Arnold School study reveals benefits of quercetin
Quercetin may not be a household word -- yet.
But a study by researchers at the University of South Carolina’s Arnold School of Public Health shows that the powerful antioxidant/anti-inflammatory compound found in fruits and vegetables significantly boosts endurance capacity and maximal oxygen capacity (VO2max) in healthy, active but untrained men and women.
The findings of the study – one of the first in humans to examine the energy-boosting effects of quercetin – are reported in the International Journal of Sports Nutrition and Exercise Metabolism, published online Wednesday (June 24).
Dr. Mark Davis, the study’s lead author and a professor of exercise science, said the fatigue-fighting and health properties of quercetin – found in the skins of red apples, red onions, berries and grapes – have implications not only for athletes and soldiers whose energy and performance are tested to the extreme, but also for average adults who battle fatigue and stress daily.
“The natural, biological properties of quercetin that include powerful antioxidant and anti-imflammatory activity, as well as the ability to boost the immune system and increase mitochondria (the powerhouse of the cell) in muscle and brain is great news for those who often think that they’re too tired to exercise,” Davis said.
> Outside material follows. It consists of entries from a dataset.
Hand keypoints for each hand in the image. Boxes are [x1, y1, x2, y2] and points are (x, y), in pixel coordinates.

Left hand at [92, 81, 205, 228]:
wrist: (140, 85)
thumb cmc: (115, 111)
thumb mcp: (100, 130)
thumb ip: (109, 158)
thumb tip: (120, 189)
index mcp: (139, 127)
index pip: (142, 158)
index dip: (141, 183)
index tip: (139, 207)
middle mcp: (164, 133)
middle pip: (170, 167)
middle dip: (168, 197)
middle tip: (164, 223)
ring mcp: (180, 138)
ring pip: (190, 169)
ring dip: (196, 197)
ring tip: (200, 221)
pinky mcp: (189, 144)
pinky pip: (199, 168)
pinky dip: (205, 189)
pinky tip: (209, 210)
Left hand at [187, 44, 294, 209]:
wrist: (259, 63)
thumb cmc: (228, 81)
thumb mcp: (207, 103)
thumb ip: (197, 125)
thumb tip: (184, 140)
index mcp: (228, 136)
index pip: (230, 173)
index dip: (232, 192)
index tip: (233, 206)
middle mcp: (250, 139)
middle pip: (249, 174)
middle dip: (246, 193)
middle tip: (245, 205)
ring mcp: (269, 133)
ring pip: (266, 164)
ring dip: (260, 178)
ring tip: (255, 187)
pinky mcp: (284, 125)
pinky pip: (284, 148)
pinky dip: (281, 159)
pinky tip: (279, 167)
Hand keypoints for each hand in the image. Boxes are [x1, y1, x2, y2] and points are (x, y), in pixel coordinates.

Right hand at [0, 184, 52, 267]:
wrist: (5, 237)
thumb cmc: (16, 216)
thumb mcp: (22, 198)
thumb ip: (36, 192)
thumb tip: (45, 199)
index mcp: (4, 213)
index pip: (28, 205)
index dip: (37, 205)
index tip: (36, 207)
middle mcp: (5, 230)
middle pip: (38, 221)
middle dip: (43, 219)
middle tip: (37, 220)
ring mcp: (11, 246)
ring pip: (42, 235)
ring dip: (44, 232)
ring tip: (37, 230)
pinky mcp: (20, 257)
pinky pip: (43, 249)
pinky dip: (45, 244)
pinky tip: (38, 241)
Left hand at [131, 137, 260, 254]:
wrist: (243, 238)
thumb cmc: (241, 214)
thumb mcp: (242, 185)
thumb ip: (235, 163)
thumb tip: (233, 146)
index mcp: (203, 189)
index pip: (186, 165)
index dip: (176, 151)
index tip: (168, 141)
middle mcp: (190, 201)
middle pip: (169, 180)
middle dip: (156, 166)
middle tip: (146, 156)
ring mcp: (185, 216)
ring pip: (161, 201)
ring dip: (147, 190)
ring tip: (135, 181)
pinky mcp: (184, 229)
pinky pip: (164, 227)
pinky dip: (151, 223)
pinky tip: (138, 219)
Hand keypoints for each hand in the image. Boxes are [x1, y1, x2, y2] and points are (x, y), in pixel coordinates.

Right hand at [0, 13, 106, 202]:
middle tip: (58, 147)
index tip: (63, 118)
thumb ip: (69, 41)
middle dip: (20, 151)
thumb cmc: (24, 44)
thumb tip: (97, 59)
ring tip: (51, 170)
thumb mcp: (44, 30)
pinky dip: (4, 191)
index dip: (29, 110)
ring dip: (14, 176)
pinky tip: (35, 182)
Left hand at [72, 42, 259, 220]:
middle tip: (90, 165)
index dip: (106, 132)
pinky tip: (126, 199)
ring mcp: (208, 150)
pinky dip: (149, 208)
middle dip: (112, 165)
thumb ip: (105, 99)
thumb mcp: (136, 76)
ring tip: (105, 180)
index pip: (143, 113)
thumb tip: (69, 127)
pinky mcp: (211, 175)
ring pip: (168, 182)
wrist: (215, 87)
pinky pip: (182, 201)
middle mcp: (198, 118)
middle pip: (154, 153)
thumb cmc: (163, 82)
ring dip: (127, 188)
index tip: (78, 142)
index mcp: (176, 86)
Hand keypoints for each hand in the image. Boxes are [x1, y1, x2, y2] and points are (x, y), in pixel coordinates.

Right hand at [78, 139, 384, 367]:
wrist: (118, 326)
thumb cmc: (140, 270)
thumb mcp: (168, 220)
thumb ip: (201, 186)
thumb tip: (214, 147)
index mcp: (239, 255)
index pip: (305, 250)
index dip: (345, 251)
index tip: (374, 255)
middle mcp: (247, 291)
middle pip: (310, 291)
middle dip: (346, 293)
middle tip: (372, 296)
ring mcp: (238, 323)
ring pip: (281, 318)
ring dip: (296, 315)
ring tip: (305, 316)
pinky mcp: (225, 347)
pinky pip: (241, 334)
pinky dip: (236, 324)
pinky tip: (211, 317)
“While there’s no magic pill to make people get up and move, or to take the place of regular exercise, quercetin may be important in relieving the fatigue that keeps them sedentary and in providing some of the benefits of exercise,” he said. “We believe that this could be a major breakthrough in nutrition.”
For the study, funded in part by the U.S. Department of Defense, 12 participants were randomly assigned to one of two treatments. Half were given 500 milligrams of quercetin twice a day in Tang for seven days. The other subjects drank Tang with placebos. After the seven days of treatment, during which the subjects were told not to alter their physical activity, the participants rode stationary bicycles to the point of fatigue.